Tam or Tam Piyawadi Jantrupon, my lovely host, was an international lawyer before she decided to give it all up and return to her country to follow her passion. The cooking school, situated next to the canal in the old Bangkok area is a beautiful escape and a great insight into learning about traditional Thai living and culture.

She has a little herb garden where she grows fresh herbs and flowers, a lot of these of edible variety that you can use in your dishes. Aesthetically done and ultra organised cooking stations in the outdoors are the only reminder that this is space that has been developed to suit the class needs.

Nevertheless, she ensures that you begin from the basics when you ground your rice using the traditional mortar and pestle to get the perfect consistency and flavours. Tam's menu is fairly simple and uses fresh ingredients. I learnt how to cook Gai Sab ( Chic with holy Basil), Gai Hor Bai Toey ( Deep fried chicken in Pandanus leaves), Tab Tim Krob (Water chestnut in syrup with coconut milk), Satay and Tom Yam Goong (spicy prawn soup), apart from edible flower fritters, that were as pretty to eat as they were to see.


In India, my travel to Karaikudi led to my discovery of the most amazing Chettinad flavours, interspersed with Sri Lankan influences as cooked in the Meyyappan household. What was meant to be a holiday to beat the holiday hangover, I arrived at The Bangala in Karaikudi (Tamil Nadu) based on (and accompanied by) a chef friend. And that is where I met the passionate matriarch of the family who runs this beautiful heritage property with flavours that are traditional and pure Chettinad. Meenakshi Meyyappan is a stickler for perfection.

While the restored Bungalow, The Bangala, makes for your perfect luxury retreat and a vantage point from where you can explore the rest of the area, including the Chettiar mansions in the Karaikudi region or the tile making village of Athangudi or the looms of Chettinad, you can also learn some authentic Chettinad recipes from the head chef.

I spent an afternoon learning some crab rasam, Anglo-Indian mutton cutlets, Upu Kari (mutton cutlets) and a Chettiar version of the Tamil staple vatha kozhambu. While mine was a short class, The Bangala hosts extensive learning classes for those who come here to especially learn Chettinad cooking. Mrs Meyyappan, as the grand old lady is fondly referred to, has also authored a book called, The Bangala Table: Flavors and Recipes from Chettinad along with Sumeet Nair and Jill Donenfeld, (with Rohit Chawla's food photography). The book is a bestseller.

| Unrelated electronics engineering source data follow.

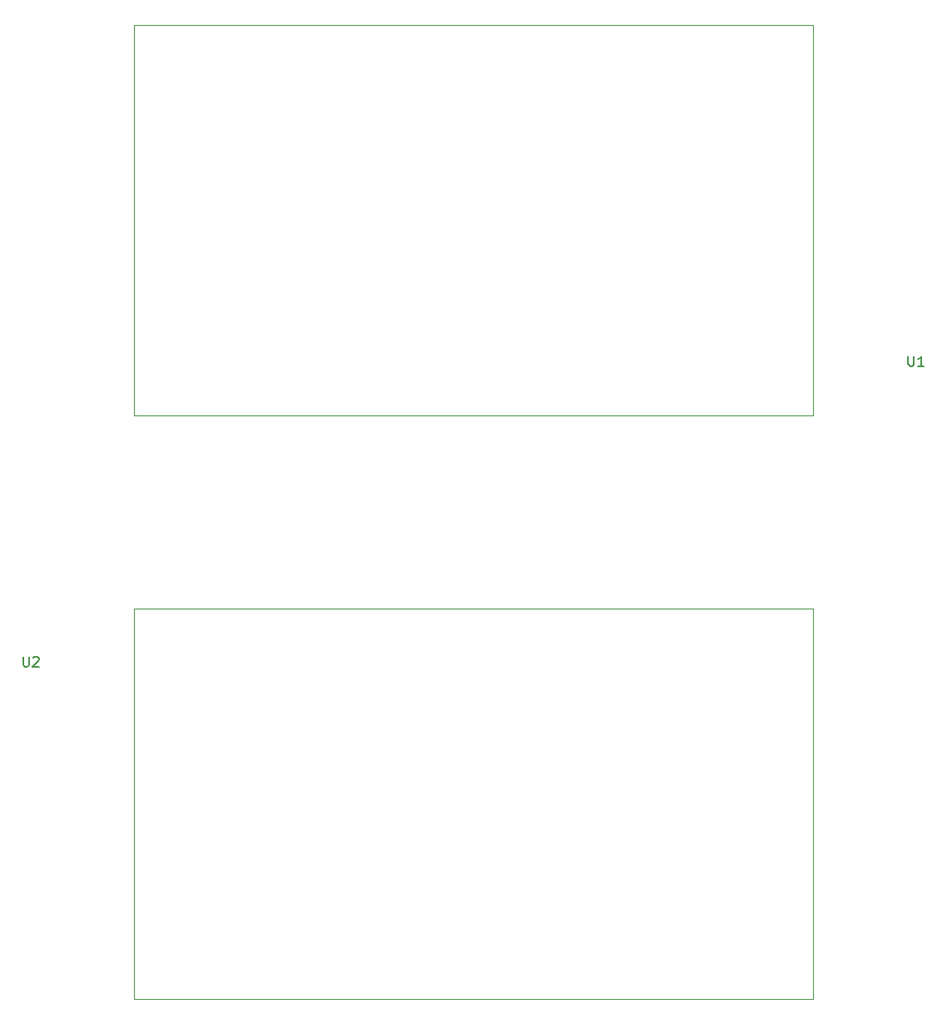
<source format=gto>
%TF.GenerationSoftware,KiCad,Pcbnew,(5.1.9-0-10_14)*%
%TF.CreationDate,2021-09-11T10:47:45-05:00*%
%TF.ProjectId,OwlSat_Official_USB,4f776c53-6174-45f4-9f66-66696369616c,4*%
%TF.SameCoordinates,Original*%
%TF.FileFunction,Legend,Top*%
%TF.FilePolarity,Positive*%
%FSLAX46Y46*%
G04 Gerber Fmt 4.6, Leading zero omitted, Abs format (unit mm)*
G04 Created by KiCad (PCBNEW (5.1.9-0-10_14)) date 2021-09-11 10:47:45*
%MOMM*%
%LPD*%
G01*
G04 APERTURE LIST*
%ADD10C,0.120000*%
%ADD11C,0.150000*%
G04 APERTURE END LIST*
D10*
%TO.C,U1*%
X183230000Y-85010000D02*
X114130000Y-85010000D01*
X114130000Y-85010000D02*
X114130000Y-45310000D01*
X114130000Y-45310000D02*
X183230000Y-45310000D01*
X183230000Y-45310000D02*
X183230000Y-85010000D01*
%TO.C,U2*%
X114130000Y-144400000D02*
X114130000Y-104700000D01*
X183230000Y-144400000D02*
X114130000Y-144400000D01*
X183230000Y-104700000D02*
X183230000Y-144400000D01*
X114130000Y-104700000D02*
X183230000Y-104700000D01*
%TO.C,U1*%
D11*
X192938095Y-79022380D02*
X192938095Y-79831904D01*
X192985714Y-79927142D01*
X193033333Y-79974761D01*
X193128571Y-80022380D01*
X193319047Y-80022380D01*
X193414285Y-79974761D01*
X193461904Y-79927142D01*
X193509523Y-79831904D01*
X193509523Y-79022380D01*
X194509523Y-80022380D02*
X193938095Y-80022380D01*
X194223809Y-80022380D02*
X194223809Y-79022380D01*
X194128571Y-79165238D01*
X194033333Y-79260476D01*
X193938095Y-79308095D01*
%TO.C,U2*%
X102898095Y-109592380D02*
X102898095Y-110401904D01*
X102945714Y-110497142D01*
X102993333Y-110544761D01*
X103088571Y-110592380D01*
X103279047Y-110592380D01*
X103374285Y-110544761D01*
X103421904Y-110497142D01*
X103469523Y-110401904D01*
X103469523Y-109592380D01*
X103898095Y-109687619D02*
X103945714Y-109640000D01*
X104040952Y-109592380D01*
X104279047Y-109592380D01*
X104374285Y-109640000D01*
X104421904Y-109687619D01*
X104469523Y-109782857D01*
X104469523Y-109878095D01*
X104421904Y-110020952D01*
X103850476Y-110592380D01*
X104469523Y-110592380D01*
%TD*%
M02*

</source>
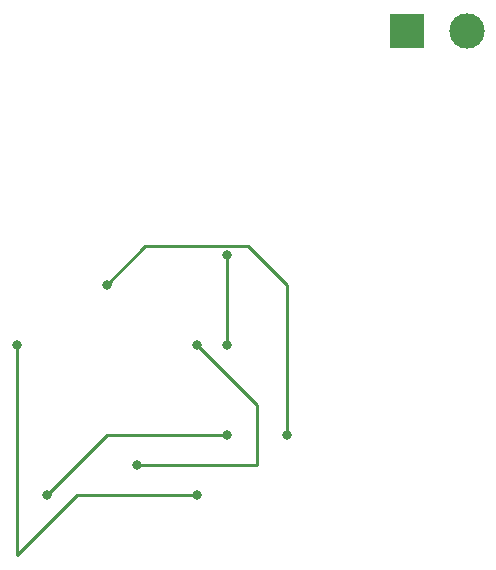
<source format=gbr>
%TF.GenerationSoftware,KiCad,Pcbnew,(6.0.10-0)*%
%TF.CreationDate,2023-02-17T09:22:20-08:00*%
%TF.ProjectId,exercise2_pcb,65786572-6369-4736-9532-5f7063622e6b,rev?*%
%TF.SameCoordinates,Original*%
%TF.FileFunction,Copper,L2,Bot*%
%TF.FilePolarity,Positive*%
%FSLAX46Y46*%
G04 Gerber Fmt 4.6, Leading zero omitted, Abs format (unit mm)*
G04 Created by KiCad (PCBNEW (6.0.10-0)) date 2023-02-17 09:22:20*
%MOMM*%
%LPD*%
G01*
G04 APERTURE LIST*
%TA.AperFunction,ComponentPad*%
%ADD10R,3.000000X3.000000*%
%TD*%
%TA.AperFunction,ComponentPad*%
%ADD11C,3.000000*%
%TD*%
%TA.AperFunction,ViaPad*%
%ADD12C,0.800000*%
%TD*%
%TA.AperFunction,Conductor*%
%ADD13C,0.250000*%
%TD*%
G04 APERTURE END LIST*
D10*
%TO.P,J1,1,Pin_1*%
%TO.N,+9V*%
X139700000Y-62290000D03*
D11*
%TO.P,J1,2,Pin_2*%
%TO.N,GND*%
X144780000Y-62290000D03*
%TD*%
D12*
%TO.N,/pin_2*%
X121920000Y-101600000D03*
X106680000Y-88900000D03*
%TO.N,GND*%
X114300000Y-83820000D03*
X129540000Y-96520000D03*
%TO.N,+9V*%
X121920000Y-88900000D03*
X116840000Y-99060000D03*
%TO.N,/pin_7*%
X124460000Y-88900000D03*
X124460000Y-81280000D03*
%TO.N,/pin_3*%
X124460000Y-96520000D03*
X109220000Y-101600000D03*
%TD*%
D13*
%TO.N,/pin_2*%
X111760000Y-101600000D02*
X106680000Y-106680000D01*
X121920000Y-101600000D02*
X111760000Y-101600000D01*
X106680000Y-106680000D02*
X106680000Y-88900000D01*
%TO.N,GND*%
X129540000Y-96520000D02*
X129540000Y-83820000D01*
X117565000Y-80555000D02*
X114300000Y-83820000D01*
X126275000Y-80555000D02*
X117565000Y-80555000D01*
X129540000Y-83820000D02*
X126275000Y-80555000D01*
%TO.N,+9V*%
X127000000Y-99060000D02*
X127000000Y-93980000D01*
X127000000Y-93980000D02*
X121920000Y-88900000D01*
X116840000Y-99060000D02*
X127000000Y-99060000D01*
%TO.N,/pin_7*%
X124460000Y-81280000D02*
X124460000Y-88900000D01*
%TO.N,/pin_3*%
X124460000Y-96520000D02*
X114300000Y-96520000D01*
X114300000Y-96520000D02*
X109220000Y-101600000D01*
%TD*%
M02*

</source>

While food is always the focus in one's travels, learning how to cook local can happen spontaneously. Like, this one time when I was a part of an artists' retreat at Te Aroha in Kumaon up north in India. A creative gathering of noted artists, who explored the area for inspiration and translated that inspiration into works, we'd stop and spend time with the local villagers nearby.

Our curiousity about their cooking led us to getting invited for an intimate cooking session with a Kumaoni family, watching them prep and cook their meal from real up close, lending a helping hand where needed.

We prepared a local dal called Gahat or Kulath ki daal, Kafuli (a leafy prepration made from leaves like spinach), Bhaang ki Chutney, served with Mandua ki roti most ingredients unheard of in the part of India that I come from.

Travelling to the part, you can request for a session from the hotel. Come to think of it, each opportunity one gets to travel is also an opportunity to carry something creative back, in terms of learning or even delving deeper into their culture via food.

Kumaon is only one example where we reached out to the locals and were well rewarded in terms of food experience. Offbeat travels in particular present a great opportunity for slow travel and learning.

If in Mauritius, some hotels are open to assist you in setting up a class with locals, be it for Mauritian food or Bhojpuri-Indian influenced food class. Likewise planning to travel to Jordan, Petra Kitchen is most recommended, or if in Italy, you can look out for Chateau specials.

Whichever way you reach out to enhance your culinary journey, the joy is in the knowledge that each of such meal has only brought closer to their hearts and kitchens. The bonus, you learn to appreciate their habits and culture even better and for many, present it on your table. Truly global, wouldn't you say?